WORK TO BE COMPLETED: Your task is to return the listing below word for word, without any of its images.

MATERIAL PROVIDED:
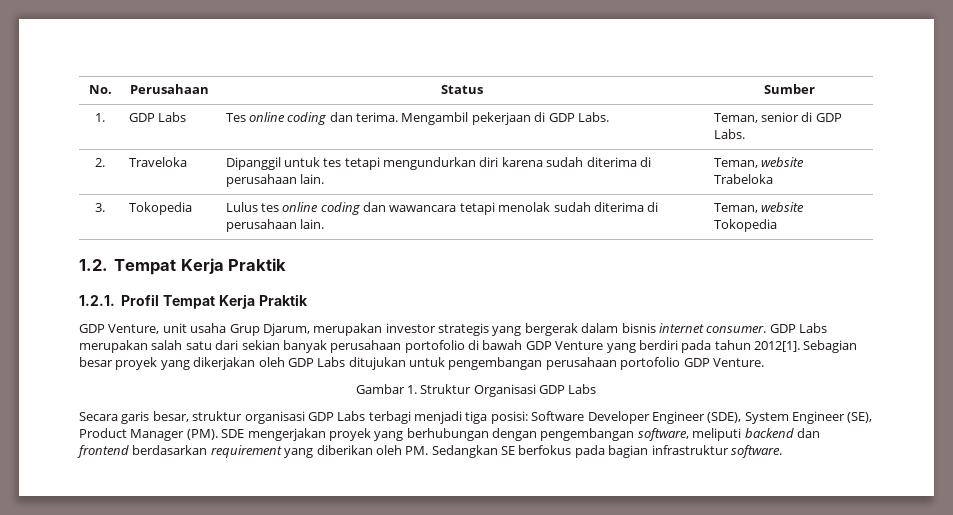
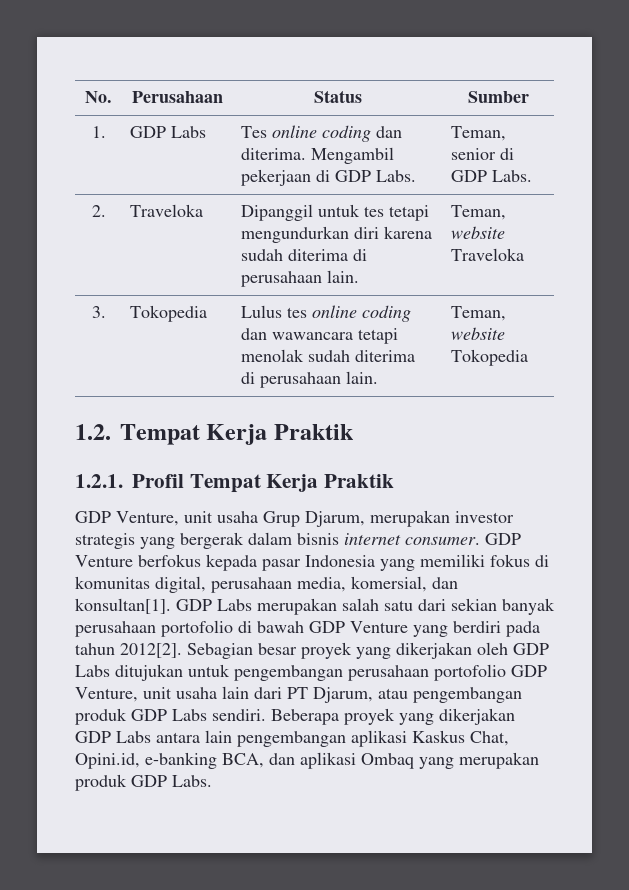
[356,112,399,122] terima. -> [241,148,307,160] diterima.
[713,174,773,184] Trabeloka -> [451,248,525,261] Traveloka
(796, 328) none -> [75,554,549,571] [75,576,458,593] [75,598,212,614] Venture berfokus kepada pasar Indonesia yang memiliki fokus di komunitas digital, perusahaan media, komersial, dan konsultan[1]. GDP
[754,341,800,352] 2012[1]. -> [120,643,182,658] 2012[2].
[712,358,764,367] [355,384,597,397] [79,411,873,424] [79,428,820,441] [77,445,782,458] Venture. // Gambar 1. Struktur Organisasi GDP Labs // Secara garis besar, struktur organisasi GDP Labs terbagi menjadi tiga posisi: Software Developer Engineer (SDE), System Engineer (SE), Product Manager (PM). SDE mengerjakan proyek yang berhubungan dengan pengembangan software, meliputi backend dan frontend berdasarkan requirement yang diberikan oleh PM. Sedangkan SE berfokus pada bagian infrastruktur software. -> [75,686,522,703] [75,708,515,725] [75,730,509,747] [75,752,539,769] [75,774,212,791] Venture, unit usaha lain dari PT Djarum, atau pengembangan produk GDP Labs sendiri. Beberapa proyek yang dikerjakan GDP Labs antara lain pengembangan aplikasi Kaskus Chat, Opini.id, e-banking BCA, dan aplikasi Ombaq yang merupakan produk GDP Labs.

ANSWER BOX:
[356,112,399,122] terima. -> [241,148,307,160] diterima.
[713,174,773,184] Trabeloka -> [451,248,525,261] Traveloka
(796, 328) none -> [75,554,549,571] [75,576,458,593] [75,598,212,614] Venture berfokus kepada pasar Indonesia yang memiliki fokus di komunitas digital, perusahaan media, komersial, dan konsultan[1]. GDP
[754,341,800,352] 2012[1]. -> [120,643,182,658] 2012[2].
[712,358,764,367] [355,384,597,397] [79,411,873,424] [79,428,820,441] [77,445,782,458] Venture. // Gambar 1. Struktur Organisasi GDP Labs // Secara garis besar, struktur organisasi GDP Labs terbagi menjadi tiga posisi: Software Developer Engineer (SDE), System Engineer (SE), Product Manager (PM). SDE mengerjakan proyek yang berhubungan dengan pengembangan software, meliputi backend dan frontend berdasarkan requirement yang diberikan oleh PM. Sedangkan SE berfokus pada bagian infrastruktur software. -> [75,686,522,703] [75,708,515,725] [75,730,509,747] [75,752,539,769] [75,774,212,791] Venture, unit usaha lain dari PT Djarum, atau pengembangan produk GDP Labs sendiri. Beberapa proyek yang dikerjakan GDP Labs antara lain pengembangan aplikasi Kaskus Chat, Opini.id, e-banking BCA, dan aplikasi Ombaq yang merupakan produk GDP Labs.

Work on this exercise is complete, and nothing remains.